Volume 2, Number 46
30 May 2002

Slavery and the Mystery of Capital

Dear Friends,

I have been getting flak from my assertion in TQE #45 that exploitation was not the principal cause of the economic development of the West. So I want to clarify. I agree that some slave owners profited from their human capital, but slavery was not the principal cause, or even a major cause, of the economic development of the West. One reason is that no kind of capital is ever the major cause of economic development. The major cause is innovation, invention, and promotion of new ideas.

How do I know? Well, I don't really, but this seems to me the most likely. How would an economic historian address that question? He or she would list all the possible causes of economic prosperity, including slavery, colonialism, other exploitation, innovation, invention (and many more). Carefully examine how each coincides historically , or does not coincide, with economic prosperity.

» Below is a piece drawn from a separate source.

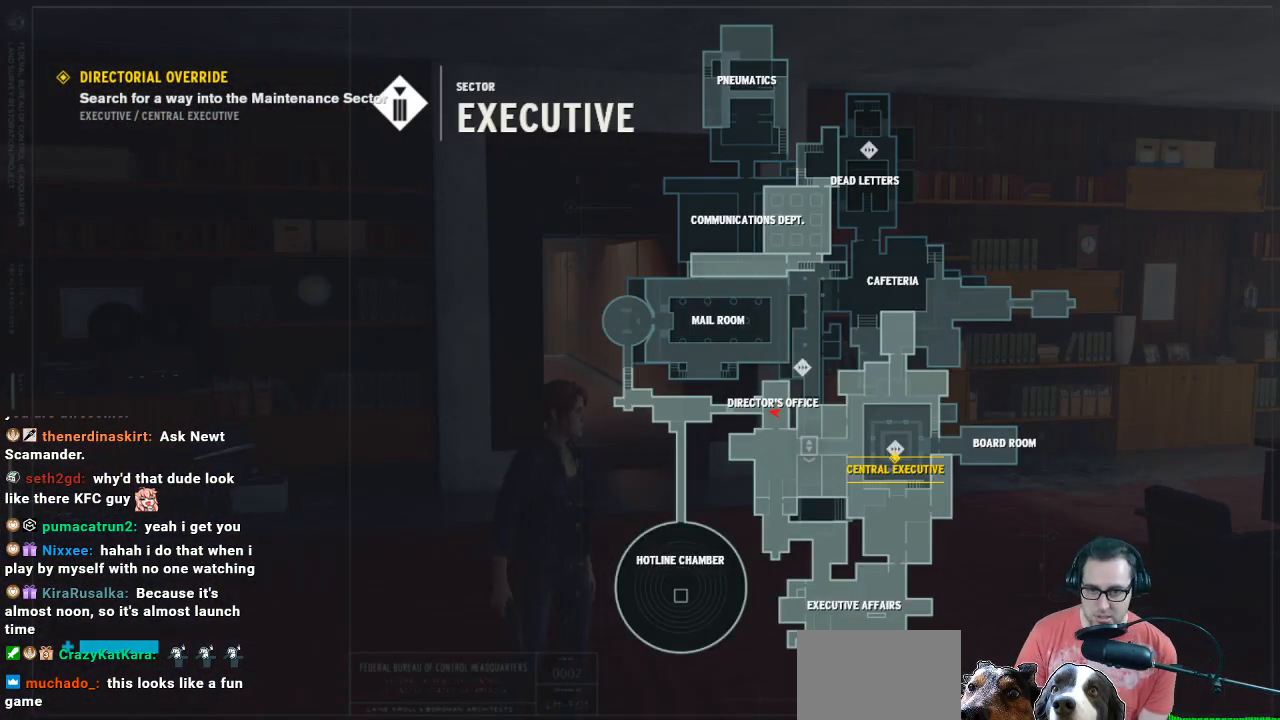
{"buttons": [], "left_stick": "center", "right_stick": "center", "events": []}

When one does that (I repeat from TQE #45), one finds that the greatest imperialists of twenty centuries were Rome, Russia, Spain, Portugal, Ottoman Turkey, Mongolia, the Incas, the Aztecs, and the Islamic countries. None of these experienced an industrial revolution. Britain and France were also imperialists and slave holders, but to a much lesser degree. Rather, their wealth correlates more closely with inventiveness, innovation, and trade.

Not only is this shown historically, but a recent book by William Baumol, noted economist at Princeton, explains how modern firms build innovation into their systems. In The Free Market Innovation Machine, Baumol argues that "the ability to produce a continuous stream of successful innovations ... makes capitalism the best economic system yet for generating growth." This happens because "innovative activity, which in other types of economy is fortuitous and optional, becomes mandatory, a matter of life and death for the firm" (The Economist, 5/18/02).

Slavery and colonialism were heinous crimes. I detest them as much as anyone. But they did not make their perpetrators wealthy. Wealth came to Britain and France long before they engaged massively in slavery (as I said in TQE #45), and it did not come to other countries that took slaves massively. (I say "massively" because, before a certain period, "everybody" was enslaving. In particular the Africans and Native Americans took slaves.)

A series of articles in The American Economic Review in the 1970s debated the profitability of slavery in the United States. While they did not reach total agreement, the authors recognized that slavery was expensive to society as a whole (not just to the individual slave holder). The cost of maintaining slaves, their low productivity, and the cost of recapturing them when they escaped was too great. Some have argued that the North won the civil war largely because of the greater productivity of free labor.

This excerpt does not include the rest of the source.